**YOUR ASSIGNMENT:** Using the material below, return exactly the lines between the one holding "581 363 138" and the one holding "100 236 11.2", inclusive, and no others.

**RECORD EXTRACTS:**
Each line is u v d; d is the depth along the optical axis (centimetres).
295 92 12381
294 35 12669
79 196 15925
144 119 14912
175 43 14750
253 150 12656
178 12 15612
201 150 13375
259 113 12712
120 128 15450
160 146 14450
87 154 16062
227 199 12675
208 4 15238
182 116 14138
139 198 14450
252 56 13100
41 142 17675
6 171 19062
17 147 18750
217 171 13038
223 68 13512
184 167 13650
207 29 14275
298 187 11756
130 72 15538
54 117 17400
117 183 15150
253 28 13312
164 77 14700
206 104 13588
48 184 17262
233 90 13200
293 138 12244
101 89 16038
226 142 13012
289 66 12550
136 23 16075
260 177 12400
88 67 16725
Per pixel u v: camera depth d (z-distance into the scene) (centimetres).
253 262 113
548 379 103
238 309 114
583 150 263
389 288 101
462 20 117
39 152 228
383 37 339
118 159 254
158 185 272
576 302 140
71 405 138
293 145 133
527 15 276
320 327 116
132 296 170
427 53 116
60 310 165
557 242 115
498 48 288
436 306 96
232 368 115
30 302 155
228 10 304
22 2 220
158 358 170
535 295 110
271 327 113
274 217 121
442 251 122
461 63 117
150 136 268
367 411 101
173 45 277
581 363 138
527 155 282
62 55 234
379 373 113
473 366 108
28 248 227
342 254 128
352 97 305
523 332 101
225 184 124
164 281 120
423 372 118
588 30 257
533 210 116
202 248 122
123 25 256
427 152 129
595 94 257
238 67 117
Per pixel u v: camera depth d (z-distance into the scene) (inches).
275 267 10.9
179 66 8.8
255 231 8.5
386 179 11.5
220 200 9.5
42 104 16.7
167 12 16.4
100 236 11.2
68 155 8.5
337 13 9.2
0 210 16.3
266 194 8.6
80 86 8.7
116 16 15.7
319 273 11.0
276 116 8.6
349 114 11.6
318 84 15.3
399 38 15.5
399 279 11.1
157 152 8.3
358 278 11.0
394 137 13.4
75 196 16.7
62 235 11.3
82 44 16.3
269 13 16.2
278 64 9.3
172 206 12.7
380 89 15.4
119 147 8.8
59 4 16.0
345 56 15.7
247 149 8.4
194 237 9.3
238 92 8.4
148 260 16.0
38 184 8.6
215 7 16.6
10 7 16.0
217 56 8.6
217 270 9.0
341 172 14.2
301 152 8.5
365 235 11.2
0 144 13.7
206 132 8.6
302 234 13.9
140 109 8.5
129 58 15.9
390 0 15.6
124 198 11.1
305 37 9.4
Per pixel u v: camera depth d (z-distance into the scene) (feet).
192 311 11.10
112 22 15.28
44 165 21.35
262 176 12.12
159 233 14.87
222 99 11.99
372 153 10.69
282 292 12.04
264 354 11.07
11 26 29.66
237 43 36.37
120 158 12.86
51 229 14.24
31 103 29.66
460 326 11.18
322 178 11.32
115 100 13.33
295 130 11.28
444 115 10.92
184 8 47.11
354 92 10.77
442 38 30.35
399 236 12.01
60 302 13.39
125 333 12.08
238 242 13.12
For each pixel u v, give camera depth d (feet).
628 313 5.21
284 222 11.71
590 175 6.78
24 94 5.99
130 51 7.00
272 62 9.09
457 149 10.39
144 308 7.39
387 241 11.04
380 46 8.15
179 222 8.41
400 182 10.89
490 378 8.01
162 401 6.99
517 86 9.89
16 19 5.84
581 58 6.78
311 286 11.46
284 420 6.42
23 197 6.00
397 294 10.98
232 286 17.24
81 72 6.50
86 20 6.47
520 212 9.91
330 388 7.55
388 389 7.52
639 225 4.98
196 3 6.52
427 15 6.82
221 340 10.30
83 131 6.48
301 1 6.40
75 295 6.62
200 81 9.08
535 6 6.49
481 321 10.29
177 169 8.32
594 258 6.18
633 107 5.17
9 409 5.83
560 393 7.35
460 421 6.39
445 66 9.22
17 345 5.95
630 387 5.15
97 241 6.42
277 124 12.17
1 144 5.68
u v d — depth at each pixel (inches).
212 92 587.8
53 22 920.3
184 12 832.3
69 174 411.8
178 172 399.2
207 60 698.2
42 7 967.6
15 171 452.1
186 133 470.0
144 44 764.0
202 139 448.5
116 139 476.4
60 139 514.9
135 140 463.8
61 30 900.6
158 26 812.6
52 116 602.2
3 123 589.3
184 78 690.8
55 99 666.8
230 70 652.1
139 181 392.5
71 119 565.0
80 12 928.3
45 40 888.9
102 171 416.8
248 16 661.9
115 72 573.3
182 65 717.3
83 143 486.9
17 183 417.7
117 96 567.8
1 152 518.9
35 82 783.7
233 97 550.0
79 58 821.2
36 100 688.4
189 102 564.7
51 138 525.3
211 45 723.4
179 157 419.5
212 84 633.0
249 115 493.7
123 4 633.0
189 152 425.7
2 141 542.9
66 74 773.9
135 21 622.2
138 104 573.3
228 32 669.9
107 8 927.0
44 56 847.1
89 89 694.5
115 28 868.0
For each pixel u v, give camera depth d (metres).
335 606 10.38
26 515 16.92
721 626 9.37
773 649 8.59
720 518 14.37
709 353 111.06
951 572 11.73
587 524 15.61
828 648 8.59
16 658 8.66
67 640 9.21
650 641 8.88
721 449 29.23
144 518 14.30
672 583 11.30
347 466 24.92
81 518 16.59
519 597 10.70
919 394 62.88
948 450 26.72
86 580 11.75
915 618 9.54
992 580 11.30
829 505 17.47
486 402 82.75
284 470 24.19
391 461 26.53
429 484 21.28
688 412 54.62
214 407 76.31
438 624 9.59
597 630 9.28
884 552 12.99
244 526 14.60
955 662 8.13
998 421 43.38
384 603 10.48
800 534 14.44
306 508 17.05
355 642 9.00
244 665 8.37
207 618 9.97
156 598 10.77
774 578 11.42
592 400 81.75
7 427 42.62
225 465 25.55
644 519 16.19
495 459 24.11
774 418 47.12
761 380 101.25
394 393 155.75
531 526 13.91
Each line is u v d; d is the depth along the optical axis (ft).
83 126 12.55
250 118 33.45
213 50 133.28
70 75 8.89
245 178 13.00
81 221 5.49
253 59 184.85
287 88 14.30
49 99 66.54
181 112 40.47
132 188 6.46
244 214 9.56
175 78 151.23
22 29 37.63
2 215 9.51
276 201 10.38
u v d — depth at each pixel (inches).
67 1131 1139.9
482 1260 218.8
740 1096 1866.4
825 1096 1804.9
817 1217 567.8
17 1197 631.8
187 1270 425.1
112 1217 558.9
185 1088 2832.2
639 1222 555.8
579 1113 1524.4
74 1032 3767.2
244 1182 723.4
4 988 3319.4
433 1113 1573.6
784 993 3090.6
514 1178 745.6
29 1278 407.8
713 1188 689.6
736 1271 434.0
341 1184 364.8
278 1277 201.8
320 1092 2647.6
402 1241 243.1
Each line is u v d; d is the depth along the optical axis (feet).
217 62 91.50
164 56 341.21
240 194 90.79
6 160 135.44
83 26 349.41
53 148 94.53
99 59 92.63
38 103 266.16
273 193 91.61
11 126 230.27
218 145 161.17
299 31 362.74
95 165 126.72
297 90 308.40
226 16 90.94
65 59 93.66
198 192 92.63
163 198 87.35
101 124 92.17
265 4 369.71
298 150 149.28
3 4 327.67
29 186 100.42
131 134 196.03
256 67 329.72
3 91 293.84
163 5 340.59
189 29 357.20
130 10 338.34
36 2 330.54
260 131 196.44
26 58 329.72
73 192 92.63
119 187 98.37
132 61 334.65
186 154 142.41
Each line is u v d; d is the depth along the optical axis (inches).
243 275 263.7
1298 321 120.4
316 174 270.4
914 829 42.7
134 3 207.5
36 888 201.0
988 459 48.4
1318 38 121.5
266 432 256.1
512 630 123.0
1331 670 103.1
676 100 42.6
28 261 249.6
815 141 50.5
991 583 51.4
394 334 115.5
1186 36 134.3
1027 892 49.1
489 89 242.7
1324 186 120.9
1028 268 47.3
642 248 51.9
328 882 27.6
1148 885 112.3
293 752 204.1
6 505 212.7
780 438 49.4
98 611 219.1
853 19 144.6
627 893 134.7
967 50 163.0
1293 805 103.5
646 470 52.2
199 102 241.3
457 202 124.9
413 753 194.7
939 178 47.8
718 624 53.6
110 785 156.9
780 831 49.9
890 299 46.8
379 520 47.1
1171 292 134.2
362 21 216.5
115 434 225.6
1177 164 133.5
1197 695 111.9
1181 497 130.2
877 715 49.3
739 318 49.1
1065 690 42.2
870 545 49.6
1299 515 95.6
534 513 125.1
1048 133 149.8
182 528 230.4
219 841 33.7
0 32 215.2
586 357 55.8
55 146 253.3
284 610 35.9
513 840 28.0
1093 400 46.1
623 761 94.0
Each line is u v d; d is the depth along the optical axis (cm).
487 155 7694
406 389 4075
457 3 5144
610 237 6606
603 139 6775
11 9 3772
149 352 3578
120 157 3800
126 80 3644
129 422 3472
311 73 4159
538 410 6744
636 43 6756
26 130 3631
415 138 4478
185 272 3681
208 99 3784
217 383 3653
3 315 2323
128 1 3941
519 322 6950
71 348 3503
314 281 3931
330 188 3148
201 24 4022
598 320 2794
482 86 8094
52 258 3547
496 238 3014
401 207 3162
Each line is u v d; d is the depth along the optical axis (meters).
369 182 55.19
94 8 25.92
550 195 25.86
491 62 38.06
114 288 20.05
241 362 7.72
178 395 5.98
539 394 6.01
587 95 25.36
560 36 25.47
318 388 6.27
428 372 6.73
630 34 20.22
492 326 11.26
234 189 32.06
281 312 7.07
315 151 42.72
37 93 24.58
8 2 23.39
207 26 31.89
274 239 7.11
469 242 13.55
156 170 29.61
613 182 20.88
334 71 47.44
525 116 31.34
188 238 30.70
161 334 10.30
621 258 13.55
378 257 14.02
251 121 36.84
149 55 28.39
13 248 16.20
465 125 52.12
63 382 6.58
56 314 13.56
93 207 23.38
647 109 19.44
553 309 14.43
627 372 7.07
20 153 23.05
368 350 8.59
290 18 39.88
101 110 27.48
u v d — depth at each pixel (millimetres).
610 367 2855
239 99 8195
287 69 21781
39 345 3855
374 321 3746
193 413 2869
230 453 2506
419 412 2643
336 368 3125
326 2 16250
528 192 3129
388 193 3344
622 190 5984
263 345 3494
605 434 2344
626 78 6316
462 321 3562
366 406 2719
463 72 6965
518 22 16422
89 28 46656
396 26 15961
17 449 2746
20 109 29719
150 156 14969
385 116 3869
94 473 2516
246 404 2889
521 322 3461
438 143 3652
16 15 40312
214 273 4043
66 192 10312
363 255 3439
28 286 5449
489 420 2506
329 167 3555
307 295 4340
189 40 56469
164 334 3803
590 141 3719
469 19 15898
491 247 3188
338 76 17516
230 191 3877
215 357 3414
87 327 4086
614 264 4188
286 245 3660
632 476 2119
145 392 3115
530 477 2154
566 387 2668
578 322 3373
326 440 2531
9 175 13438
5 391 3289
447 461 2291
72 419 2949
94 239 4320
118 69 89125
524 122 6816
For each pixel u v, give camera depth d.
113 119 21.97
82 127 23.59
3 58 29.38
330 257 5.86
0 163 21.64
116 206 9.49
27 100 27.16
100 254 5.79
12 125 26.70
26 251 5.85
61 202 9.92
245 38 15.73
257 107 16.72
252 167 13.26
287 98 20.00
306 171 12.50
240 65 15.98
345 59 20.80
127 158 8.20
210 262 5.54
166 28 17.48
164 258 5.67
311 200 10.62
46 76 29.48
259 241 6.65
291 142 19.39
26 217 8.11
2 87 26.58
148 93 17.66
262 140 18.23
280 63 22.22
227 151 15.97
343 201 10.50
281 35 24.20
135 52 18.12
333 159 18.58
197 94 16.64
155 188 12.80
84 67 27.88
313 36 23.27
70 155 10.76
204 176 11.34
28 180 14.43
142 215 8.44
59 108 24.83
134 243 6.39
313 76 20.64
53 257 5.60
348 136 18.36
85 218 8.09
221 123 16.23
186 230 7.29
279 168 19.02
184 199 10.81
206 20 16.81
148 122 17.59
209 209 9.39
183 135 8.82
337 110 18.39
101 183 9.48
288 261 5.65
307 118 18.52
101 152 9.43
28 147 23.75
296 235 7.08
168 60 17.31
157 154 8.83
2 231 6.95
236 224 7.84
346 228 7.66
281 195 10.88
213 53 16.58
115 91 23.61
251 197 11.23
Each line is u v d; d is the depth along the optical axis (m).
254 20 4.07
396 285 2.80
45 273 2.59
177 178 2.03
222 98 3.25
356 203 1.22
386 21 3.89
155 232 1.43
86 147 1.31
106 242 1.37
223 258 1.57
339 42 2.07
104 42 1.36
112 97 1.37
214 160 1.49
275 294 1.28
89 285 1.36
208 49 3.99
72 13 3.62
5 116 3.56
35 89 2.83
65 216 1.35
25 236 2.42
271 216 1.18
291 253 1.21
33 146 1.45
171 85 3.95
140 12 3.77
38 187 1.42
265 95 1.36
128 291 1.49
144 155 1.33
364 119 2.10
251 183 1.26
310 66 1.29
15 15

**ANSWER AREA:**
581 363 138
527 155 282
62 55 234
379 373 113
473 366 108
28 248 227
342 254 128
352 97 305
523 332 101
225 184 124
164 281 120
423 372 118
588 30 257
533 210 116
202 248 122
123 25 256
427 152 129
595 94 257
238 67 117
Per pixel u v: camera depth d (z-distance into the scene) (inches).
275 267 10.9
179 66 8.8
255 231 8.5
386 179 11.5
220 200 9.5
42 104 16.7
167 12 16.4
100 236 11.2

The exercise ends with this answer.